This past weekend, the Husband-Elect and I managed to cram ourselves into a screening of the documentary at the Film Forum in Manhattan’s West Village. Directed by Robert Kenner with extensive commentary from both Michael Pollan and Eric Schlosser, it’s an important film, and it changed the way we’ll eat from here on in. No kidding.
Some background: I’ve read Fast Food Nation (Schlosser), The Omnivore’s Dilemma (Pollan), and In Defense of Food (Pollan again), as well as an untold number of blog, magazine, and newspaper articles on the modern U.S. food industry. So I knew. But I don’t know if I knew. You know?
You can read about cows hitting adulthood in mere months, growing to mutant sizes, and spending their entire, miserable lives knee-deep in their own feces, but nothing prepares you for seeing it. Or seeing just how corrupt and toothless the USDA and FDA really are. Or seeing how badly farmers and factory workers are exploited.

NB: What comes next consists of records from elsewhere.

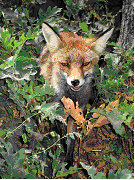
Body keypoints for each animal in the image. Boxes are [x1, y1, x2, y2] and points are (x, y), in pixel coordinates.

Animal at [38, 22, 113, 167]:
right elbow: (61, 134)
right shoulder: (55, 110)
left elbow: (71, 139)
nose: (75, 81)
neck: (71, 98)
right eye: (65, 64)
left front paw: (68, 161)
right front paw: (62, 150)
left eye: (85, 64)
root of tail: (67, 32)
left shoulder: (78, 112)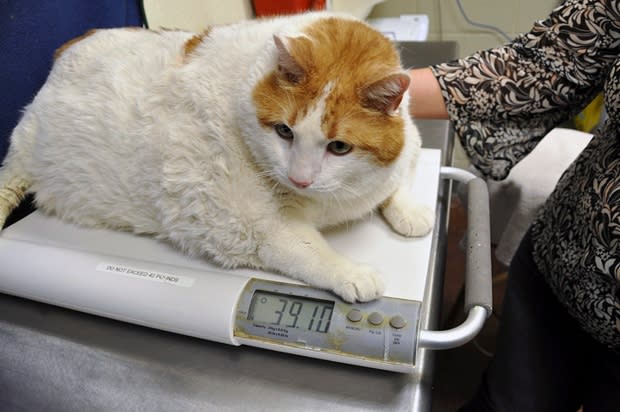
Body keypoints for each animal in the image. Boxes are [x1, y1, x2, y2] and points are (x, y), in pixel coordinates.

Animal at [0, 12, 434, 302]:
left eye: (339, 147)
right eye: (284, 132)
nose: (299, 178)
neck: (337, 200)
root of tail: (66, 50)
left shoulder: (409, 141)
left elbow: (398, 179)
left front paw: (410, 211)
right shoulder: (242, 225)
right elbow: (307, 250)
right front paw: (350, 272)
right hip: (23, 154)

Or seeing that whatever terrible iniquities are visited upon our food system, the best of intentions are almost always behind them.

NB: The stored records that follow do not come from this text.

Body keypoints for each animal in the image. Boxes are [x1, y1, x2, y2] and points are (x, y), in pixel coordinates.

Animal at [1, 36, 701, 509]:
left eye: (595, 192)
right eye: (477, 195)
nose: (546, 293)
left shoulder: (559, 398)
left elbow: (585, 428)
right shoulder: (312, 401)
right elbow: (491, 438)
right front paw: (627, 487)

You can find several reviews of Food, Inc. over here at Eat Me Daily, and I’ll have more details about it on Wednesday. But today, I wanted to dive into how it affected the both of us – how 93 minutes (give or take a few for the credits) will change dinner for the Husband-Elect and me, maybe permanently.

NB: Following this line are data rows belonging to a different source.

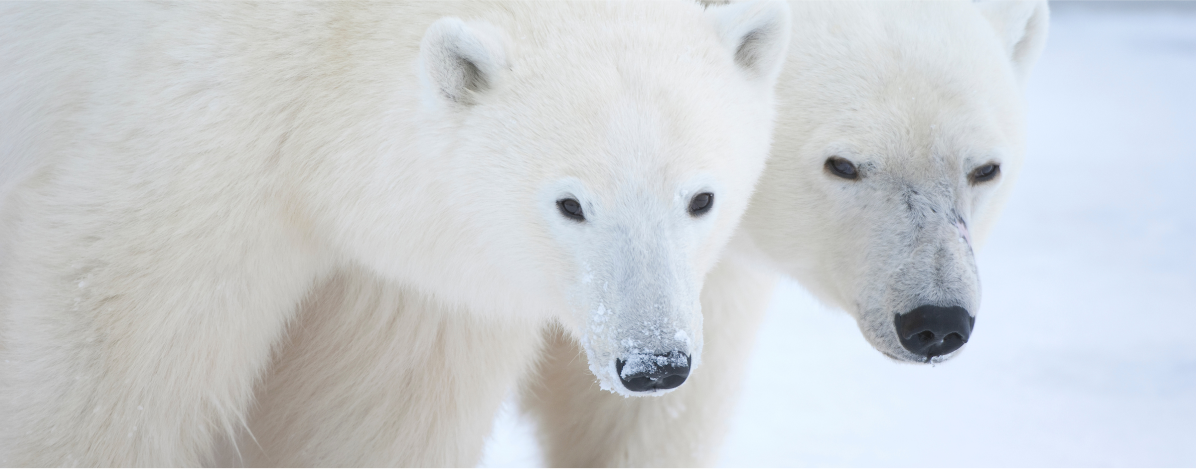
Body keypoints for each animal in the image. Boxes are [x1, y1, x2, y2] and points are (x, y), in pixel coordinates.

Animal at [0, 0, 792, 466]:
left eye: (701, 198)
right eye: (571, 204)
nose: (655, 363)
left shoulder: (411, 280)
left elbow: (371, 414)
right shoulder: (187, 142)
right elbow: (101, 374)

1) We’re starting to buy our meat and eggs from a farmer’s market. We don’t eat much anyway, so we pow-wowed and decided it’s worth it to us to buy quality, humanely raised chicken, pork, and beef. Honestly, I’m kind of excited about this, because I have no idea what a grass-fed hamburger tastes like. (Like lunch in Xanadu, I’m betting.) The transition might be tough, especially when I JUST WANT SOME #&*$^# BACON, but the cold cut bill could be a pleasant surprise.
2) We’re raising our food budget. Right now, our weekly grocery bill hovers around $55 for two people. We’re upping it to $65 or $70. It can be swung if we’re thoughtful with our cash, take extra care to eat at home, and be sure that nothing goes to waste.
3) We’re reducing our intake of high fructose corn syrup, and sugar in general. Um … this will be difficult, largely because I don’t know all the synonyms yet. (Fructose! Maltodextrin! Sorbitol! WOOO!) In fact, I went to the supermarket today, and was pretty sure that one of the salad dressings was made entirely of sugar. Yikes. Breaking our breakfast cereal habit will be hardest of all. Mostly, we’ll miss the puzzles on the back of the box.
4) We’re becoming granola-flecked, chai-swilling hippies who live in yurts and sell hemp blankets so we can follow Phish on tour. Break out the Birkenstocks, baby. (Okay, not really. Still, we’re attempting to change our eating habits for the better, and that could involve bean sprouts. Stay tuned.)
As far as the blog goes, I honest-to-goodness don’t think it’ll change that much. Meat dishes might become scarcer, but I think I can still swing a few inexpensive recipes with higher-quality poultry, pork, and beef. (Heck, maybe even rabbit or lamb.) We’ll see.
Readers, have you seen Food, Inc. yet? Have you seen ANY movie that altered what you put on your table? How did you do with the changes? Advice and/or shared stories would be fantastic.